A mutual friend made the introduction between the L.A. denim company and Romanelli and from there the designer poured through the Guess archives. A collaboration between the two released earlier this year focused on cactus prints sold exclusively at the Cactus Store pop-up in New York.

“They had a bunch of incredible desert moments from the early Eighties,” Romanelli said by way of explaining the basis for the capsule.

Romanelli said he’s also experimenting with doing a mash-up of around 10 different prints from the Guess archives for another shirt style.

The upcoming capsule includes three styles retailing for $100 and is to be sold exclusively at Pancake Epidemic’s space in the new Fred Segal opening later this month in West Hollywood.

“It felt similar to how I approach Pancake Epidemic,” Romanelli said of the thinking behind opening a space within the retailer. “It really creates a destination for people to break bread, exchange ideas.”

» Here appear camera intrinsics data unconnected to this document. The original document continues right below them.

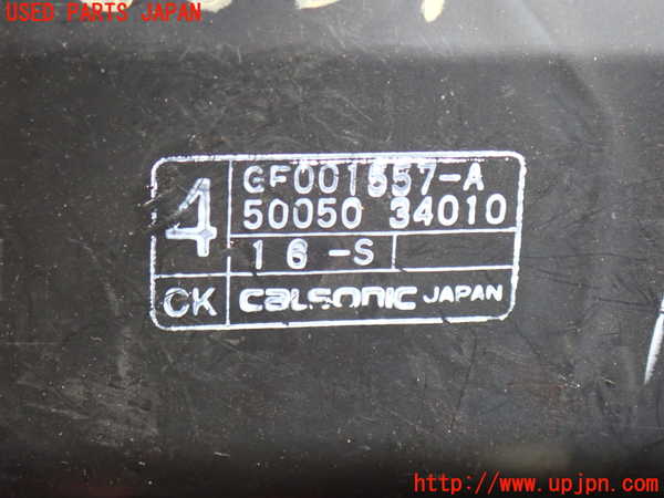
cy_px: 249
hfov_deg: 19.6
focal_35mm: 100
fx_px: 1918
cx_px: 332
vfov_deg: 14.8
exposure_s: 1/30
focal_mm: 18
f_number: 4.9
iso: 800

The idea for Pancake Epidemic was born about five years ago following the birth of Romanelli’s second daughter. Travel was the source of much of his inspiration to run the agency, but a growing family made it a bit more difficult to get out.

“You’re only as creative as you are inspired,” Romanelli said.

Pancake Epidemic’s original outpost takes up space above the International House of Pancakes in Los Angeles’ Miracle Mile district.

“It’s a safe haven for creatives and brands to get together, have coffee,” Romanelli said. “It’s to keep, at least from my perspective, a space that inspires me every day and inspires a portion of this creative community in L.A. that’s somewhat segregated.”

Pancake Epidemic also counts four locations in South Korea, but Romanelli doesn’t see any significant expansion of the concept’s physical presence.

“We’re a small operation so we can only take on so much and I feel like we really want to knock this out of the park at Fred Segal,” he said.